LISTE DES TÂCHES:
• a. Répondez aux questions suivantes à partir du texte étudié.
(i) Combien d'entrées compte actuellement Ma petite encyclopédie ?
(ii) Où et à quelle date Alan Turing est-il né ?
(iii) Quel est le titre de l'article annoncé pour le lendemain ?
• b. Modifiez le passage du texte étudié qui commence par « Ces publications seront » et s'achève sur « Commons, domaine public) » en remplaçant « blog » par « site web ».

TEXTE ÉTUDIÉ:

********************

[La période de confinement que nous vivons est pénible pour tout le monde. Nous avons à résister à l’ennui , à la peur et à la tristesse.
Vous savez que je travaille depuis deux ans à un dictionnaire encyclopédique en ligne Ma petite encyclopédie.
Afin de nous changer les idées et de partager quelques connaissances, je publie à partir du 21 mars un article par jour parmi les 2 300 entrées que compte actuellement Ma petite encyclopédie avec un commentaire.
Ces publications seront annoncées chaque jour sur Facebook mais effectuées sur mon blog qui est plus adapté à cet objectif.
Ma petite encyclopédie traite d’informatique et d’arts graphiques. Je privilégie pour vous les articles les moins techniques. J’espère qu’ils vous intéresseront.
Je vous invite à poser vos questions et à faire vos commentaires, sur Facebook de préférence.]
[Je publie aujourd’hui l’article consacré à un homme qui m’est cher, Alan Turing, dont le rôle a été considérable pendant la deuxième guerre mondiale et qui a beaucoup souffert des préjugés de son temps. Je publierai demain un article qui concerne le monde de la communication écrite, il a pour titre Ala.]
Alan Turing
Alan Turing à 16 ans, photo de passeport (Source Wikimedia Commons, domaine public)
« Ce qui m’intéresse, ce n’est pas de mettre au point un cerveau puissant, rien qu’un cerveau médiocre, dans le genre de celui du président de l’American Telephone and Telegraph Company. » Alan Turing.
Né le 23 juin 1912 à Paddington, Alan Turing donne dès son enfance les signes d’une grande intelligence en particulier dans le domaine des chiffres et des énigmes. Il est pourtant un élève moyen car il répugne à travailler dans les matières classiques, ne s’intéressant qu’aux disciplines scientifiques. C’est par contre un excellent sportif qui faillit être sélectionné pour les jeux olympiques de 1949.

********************

ENTRÉES RÉPERTORIÉES:
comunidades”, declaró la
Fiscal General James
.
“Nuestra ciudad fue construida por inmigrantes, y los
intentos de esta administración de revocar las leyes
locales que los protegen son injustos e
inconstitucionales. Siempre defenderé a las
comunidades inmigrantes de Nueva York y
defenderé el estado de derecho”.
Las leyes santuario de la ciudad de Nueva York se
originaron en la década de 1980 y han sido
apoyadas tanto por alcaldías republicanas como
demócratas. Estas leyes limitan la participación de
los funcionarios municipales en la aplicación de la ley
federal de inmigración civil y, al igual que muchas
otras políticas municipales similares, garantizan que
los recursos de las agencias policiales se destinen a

********************

CORRIGÉ DES ACTIVITÉS:
• a.
(i) 2 300 entrées.
(ii) À Paddington, le 23 juin 1912.
(iii) Ala.

• b.
Ces publications seront annoncées chaque jour sur Facebook mais effectuées sur mon site web qui est plus adapté à cet objectif.
Ma petite encyclopédie traite d’informatique et d’arts graphiques. Je privilégie pour vous les articles les moins techniques. J’espère qu’ils vous intéresseront.
Je vous invite à poser vos questions et à faire vos commentaires, sur Facebook de préférence.]
[Je publie aujourd’hui l’article consacré à un homme qui m’est cher, Alan Turing, dont le rôle a été considérable pendant la deuxième guerre mondiale et qui a beaucoup souffert des préjugés de son temps. Je publierai demain un article qui concerne le monde de la communication écrite, il a pour titre Ala.]
Alan Turing
Alan Turing à 16 ans, photo de passeport (Source Wikimedia Commons, domaine public)